Gold To Weaken as U.S. Economy Remains 'Bright Spot' - Gan
Monday November 28, 2016 10:16
(Kitco News) - Although moderately higher so far Monday, gold prices continue to be under pressure and one well-known Singapore-based analyst expects the weakness to continue, downgrading his year-end forecast for the metal.
“Given the weakness seen in gold prices, we revise our 2016 year-end call to $1,200/oz (from our previous estimate of $1,300/oz),” said Barnabas Gan, commodities economist for the Oversea-Chinese Banking Corp., in a report Monday morning.
And this weakness, according to Gan, is expected to spill over into 2017 as well.
“With the likelihood for the Federal Reserve to engage two more rate hikes in 2017, the greenback should turn firmer consequently, and bring gold lower to our 2017 year-end forecast of $1,100/oz,” he said.
Gan explained that gold has been mainly driven by U.S. markets – the U.S. dollar, bond yields and expectations of Federal Reserve rate hikes.
“In the last two weeks, U.S. bond yields have risen by more than 30 basis points across the tenors since the start of November. This is led by reflationary expectations given President-elect Trump’s policies amid the widespread expectation that FOMC will pull the rate hike trigger in its Dec. meeting,” Gan explained.

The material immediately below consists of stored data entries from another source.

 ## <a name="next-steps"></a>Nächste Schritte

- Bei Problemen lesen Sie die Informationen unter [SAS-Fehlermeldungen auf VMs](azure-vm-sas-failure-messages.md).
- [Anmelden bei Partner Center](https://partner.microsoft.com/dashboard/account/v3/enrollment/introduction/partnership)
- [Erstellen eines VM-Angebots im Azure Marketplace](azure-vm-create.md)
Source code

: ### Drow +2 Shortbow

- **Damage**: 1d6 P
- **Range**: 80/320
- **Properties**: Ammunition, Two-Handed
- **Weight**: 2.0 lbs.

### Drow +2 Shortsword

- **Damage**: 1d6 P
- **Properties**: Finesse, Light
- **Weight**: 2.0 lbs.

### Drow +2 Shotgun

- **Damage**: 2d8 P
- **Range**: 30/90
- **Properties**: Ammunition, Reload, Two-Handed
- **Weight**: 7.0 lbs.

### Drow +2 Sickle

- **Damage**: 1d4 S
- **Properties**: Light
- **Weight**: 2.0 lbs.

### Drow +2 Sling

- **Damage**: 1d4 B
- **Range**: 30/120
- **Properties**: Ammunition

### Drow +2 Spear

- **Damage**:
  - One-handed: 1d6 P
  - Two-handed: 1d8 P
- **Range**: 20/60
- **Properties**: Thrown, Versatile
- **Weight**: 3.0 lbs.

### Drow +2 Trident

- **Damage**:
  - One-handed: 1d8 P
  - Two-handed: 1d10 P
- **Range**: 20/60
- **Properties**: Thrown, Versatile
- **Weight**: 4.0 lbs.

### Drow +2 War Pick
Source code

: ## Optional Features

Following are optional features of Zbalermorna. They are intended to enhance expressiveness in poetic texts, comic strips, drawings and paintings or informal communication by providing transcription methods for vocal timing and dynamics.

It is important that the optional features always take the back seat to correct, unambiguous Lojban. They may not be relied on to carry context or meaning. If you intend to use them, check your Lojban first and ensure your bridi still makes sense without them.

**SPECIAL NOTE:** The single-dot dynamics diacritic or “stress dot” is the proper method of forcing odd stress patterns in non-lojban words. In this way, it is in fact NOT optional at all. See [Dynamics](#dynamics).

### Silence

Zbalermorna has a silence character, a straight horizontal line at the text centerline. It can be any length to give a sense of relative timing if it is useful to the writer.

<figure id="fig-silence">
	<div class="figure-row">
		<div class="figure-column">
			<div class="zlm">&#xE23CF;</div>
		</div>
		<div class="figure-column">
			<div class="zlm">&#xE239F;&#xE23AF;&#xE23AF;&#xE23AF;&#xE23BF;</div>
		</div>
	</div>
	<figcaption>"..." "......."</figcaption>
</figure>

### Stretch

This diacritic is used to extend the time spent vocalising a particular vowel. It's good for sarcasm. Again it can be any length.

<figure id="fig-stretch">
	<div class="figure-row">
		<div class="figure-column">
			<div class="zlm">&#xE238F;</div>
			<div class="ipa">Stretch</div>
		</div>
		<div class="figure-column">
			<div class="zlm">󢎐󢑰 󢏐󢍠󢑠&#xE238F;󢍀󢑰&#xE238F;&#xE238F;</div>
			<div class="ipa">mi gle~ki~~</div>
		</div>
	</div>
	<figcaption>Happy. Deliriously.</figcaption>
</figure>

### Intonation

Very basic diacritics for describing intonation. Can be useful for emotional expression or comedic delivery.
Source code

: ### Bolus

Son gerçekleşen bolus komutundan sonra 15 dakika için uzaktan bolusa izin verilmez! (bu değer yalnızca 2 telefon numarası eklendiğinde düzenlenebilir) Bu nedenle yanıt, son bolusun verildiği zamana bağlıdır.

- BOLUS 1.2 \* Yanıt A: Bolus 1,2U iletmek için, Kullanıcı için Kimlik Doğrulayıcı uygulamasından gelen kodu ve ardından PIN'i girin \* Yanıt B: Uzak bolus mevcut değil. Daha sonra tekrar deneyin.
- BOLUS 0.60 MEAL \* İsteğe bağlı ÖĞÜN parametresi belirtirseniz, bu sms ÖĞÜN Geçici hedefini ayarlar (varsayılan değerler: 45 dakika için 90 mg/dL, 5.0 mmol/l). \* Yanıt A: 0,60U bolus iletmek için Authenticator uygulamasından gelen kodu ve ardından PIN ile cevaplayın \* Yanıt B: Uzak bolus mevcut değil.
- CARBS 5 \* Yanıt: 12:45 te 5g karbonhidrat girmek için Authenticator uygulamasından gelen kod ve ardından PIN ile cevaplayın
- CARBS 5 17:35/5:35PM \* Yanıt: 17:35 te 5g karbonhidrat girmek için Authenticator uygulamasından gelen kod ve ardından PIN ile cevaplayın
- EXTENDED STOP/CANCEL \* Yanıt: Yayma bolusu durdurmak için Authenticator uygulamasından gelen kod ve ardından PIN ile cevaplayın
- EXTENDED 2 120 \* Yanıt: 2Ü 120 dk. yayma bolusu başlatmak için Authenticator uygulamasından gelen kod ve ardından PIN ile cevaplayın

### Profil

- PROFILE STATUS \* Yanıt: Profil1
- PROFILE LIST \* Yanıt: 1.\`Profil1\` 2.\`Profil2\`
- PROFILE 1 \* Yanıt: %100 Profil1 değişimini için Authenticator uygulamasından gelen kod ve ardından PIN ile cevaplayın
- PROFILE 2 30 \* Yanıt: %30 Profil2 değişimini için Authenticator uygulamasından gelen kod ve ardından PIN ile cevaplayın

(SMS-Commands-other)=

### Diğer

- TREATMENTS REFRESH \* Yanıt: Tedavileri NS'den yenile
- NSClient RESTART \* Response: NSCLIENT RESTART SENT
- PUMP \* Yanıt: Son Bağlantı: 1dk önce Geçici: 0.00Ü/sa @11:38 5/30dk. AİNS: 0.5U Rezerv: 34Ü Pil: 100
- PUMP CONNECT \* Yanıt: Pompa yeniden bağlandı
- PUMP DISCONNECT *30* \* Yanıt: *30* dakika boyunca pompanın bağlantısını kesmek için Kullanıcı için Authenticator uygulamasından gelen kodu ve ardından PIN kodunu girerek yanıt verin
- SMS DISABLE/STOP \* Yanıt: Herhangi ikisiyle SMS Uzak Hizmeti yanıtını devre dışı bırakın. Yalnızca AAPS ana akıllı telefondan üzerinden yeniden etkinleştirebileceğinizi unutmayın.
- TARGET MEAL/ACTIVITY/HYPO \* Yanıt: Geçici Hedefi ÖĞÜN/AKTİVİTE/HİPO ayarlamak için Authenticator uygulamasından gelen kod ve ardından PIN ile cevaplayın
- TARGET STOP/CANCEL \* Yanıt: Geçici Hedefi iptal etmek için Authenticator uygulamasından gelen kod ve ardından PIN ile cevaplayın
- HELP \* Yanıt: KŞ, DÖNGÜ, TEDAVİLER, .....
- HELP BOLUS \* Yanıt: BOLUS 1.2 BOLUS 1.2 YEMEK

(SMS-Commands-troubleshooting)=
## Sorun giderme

“All-in-all, the DXY index has strengthened considerably to above its 100 mark, up from a mere 97.1 seen earlier this month.”

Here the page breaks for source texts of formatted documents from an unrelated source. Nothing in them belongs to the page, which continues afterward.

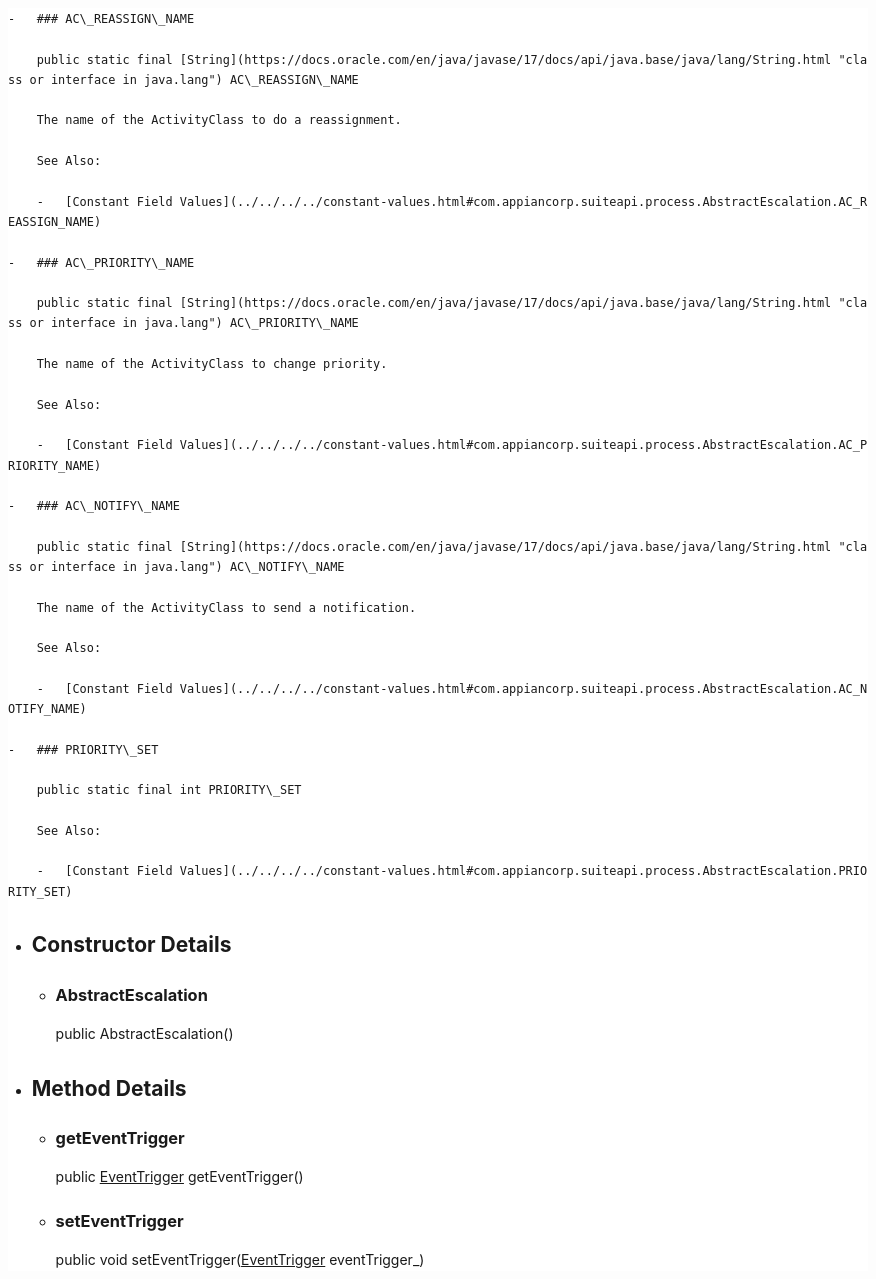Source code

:     -   ### AC\_REASSIGN\_NAME

        public static final [String](https://docs.oracle.com/en/java/javase/17/docs/api/java.base/java/lang/String.html "class or interface in java.lang") AC\_REASSIGN\_NAME

        The name of the ActivityClass to do a reassignment.

        See Also:

        -   [Constant Field Values](../../../../constant-values.html#com.appiancorp.suiteapi.process.AbstractEscalation.AC_REASSIGN_NAME)

    -   ### AC\_PRIORITY\_NAME

        public static final [String](https://docs.oracle.com/en/java/javase/17/docs/api/java.base/java/lang/String.html "class or interface in java.lang") AC\_PRIORITY\_NAME

        The name of the ActivityClass to change priority.

        See Also:

        -   [Constant Field Values](../../../../constant-values.html#com.appiancorp.suiteapi.process.AbstractEscalation.AC_PRIORITY_NAME)

    -   ### AC\_NOTIFY\_NAME

        public static final [String](https://docs.oracle.com/en/java/javase/17/docs/api/java.base/java/lang/String.html "class or interface in java.lang") AC\_NOTIFY\_NAME

        The name of the ActivityClass to send a notification.

        See Also:

        -   [Constant Field Values](../../../../constant-values.html#com.appiancorp.suiteapi.process.AbstractEscalation.AC_NOTIFY_NAME)

    -   ### PRIORITY\_SET

        public static final int PRIORITY\_SET

        See Also:

        -   [Constant Field Values](../../../../constant-values.html#com.appiancorp.suiteapi.process.AbstractEscalation.PRIORITY_SET)

-   ## Constructor Details

    -   ### AbstractEscalation

        public AbstractEscalation()

-   ## Method Details

    -   ### getEventTrigger

        public [EventTrigger](events/EventTrigger.html "class in com.appiancorp.suiteapi.process.events") getEventTrigger()

    -   ### setEventTrigger

        public void setEventTrigger([EventTrigger](events/EventTrigger.html "class in com.appiancorp.suiteapi.process.events") eventTrigger\_)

Given that rate-hike expectations are much higher now – with markets pricing in a 95.9% chance in December – coupled with higher bond yields and stronger a U.S. dollar, gold has fallen below $1,200 since its election-night peak. February Comex gold futures last traded at $1,188.30 an ounce, up 0.61% on the day.

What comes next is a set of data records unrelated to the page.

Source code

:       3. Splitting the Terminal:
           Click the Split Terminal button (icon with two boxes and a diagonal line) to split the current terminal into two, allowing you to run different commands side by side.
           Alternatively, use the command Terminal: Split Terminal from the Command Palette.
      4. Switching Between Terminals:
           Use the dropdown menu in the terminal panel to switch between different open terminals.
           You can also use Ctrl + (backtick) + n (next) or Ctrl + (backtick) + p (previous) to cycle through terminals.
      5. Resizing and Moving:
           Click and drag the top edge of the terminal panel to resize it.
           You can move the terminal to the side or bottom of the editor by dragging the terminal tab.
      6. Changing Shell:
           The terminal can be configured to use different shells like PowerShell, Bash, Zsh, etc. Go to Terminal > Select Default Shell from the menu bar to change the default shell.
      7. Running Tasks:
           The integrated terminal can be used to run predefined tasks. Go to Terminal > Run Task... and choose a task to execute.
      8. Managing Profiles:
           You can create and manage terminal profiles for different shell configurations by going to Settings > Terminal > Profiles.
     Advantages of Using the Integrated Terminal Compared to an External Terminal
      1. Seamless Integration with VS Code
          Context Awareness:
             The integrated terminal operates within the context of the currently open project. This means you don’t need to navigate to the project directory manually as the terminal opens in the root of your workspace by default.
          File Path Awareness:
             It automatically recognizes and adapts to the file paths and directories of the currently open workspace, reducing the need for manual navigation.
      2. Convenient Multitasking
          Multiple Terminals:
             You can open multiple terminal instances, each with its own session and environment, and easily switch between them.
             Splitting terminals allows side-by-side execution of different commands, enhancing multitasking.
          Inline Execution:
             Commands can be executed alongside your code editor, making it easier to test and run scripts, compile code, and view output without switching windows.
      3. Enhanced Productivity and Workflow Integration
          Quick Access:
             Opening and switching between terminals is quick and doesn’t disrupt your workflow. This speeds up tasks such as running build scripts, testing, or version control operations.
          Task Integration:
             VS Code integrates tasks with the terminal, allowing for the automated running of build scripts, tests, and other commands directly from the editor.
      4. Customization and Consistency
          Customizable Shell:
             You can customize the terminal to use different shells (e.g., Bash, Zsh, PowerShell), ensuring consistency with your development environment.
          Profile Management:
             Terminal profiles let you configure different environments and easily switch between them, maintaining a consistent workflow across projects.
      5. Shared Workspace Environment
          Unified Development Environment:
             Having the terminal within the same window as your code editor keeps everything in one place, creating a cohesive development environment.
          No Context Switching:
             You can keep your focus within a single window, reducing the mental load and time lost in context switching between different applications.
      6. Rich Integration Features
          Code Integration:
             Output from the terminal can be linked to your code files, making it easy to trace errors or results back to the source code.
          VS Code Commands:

Despite uncertainties brewing in Europe and Asia, which could propel safe-haven demand for the metal, Gan doesn’t expect these factors to be enough to outweigh the perception of a stronger U.S. economy among investors.
“In short, the U.S. economy still appears to be a bright spot, while the sustained risk aversion, given the issues in Europe and Asia, has left market-watchers moving away from EM assets, which then resulted in fund inflows into the U.S., a scenario that may persist if things stay status quo,” Gan explained.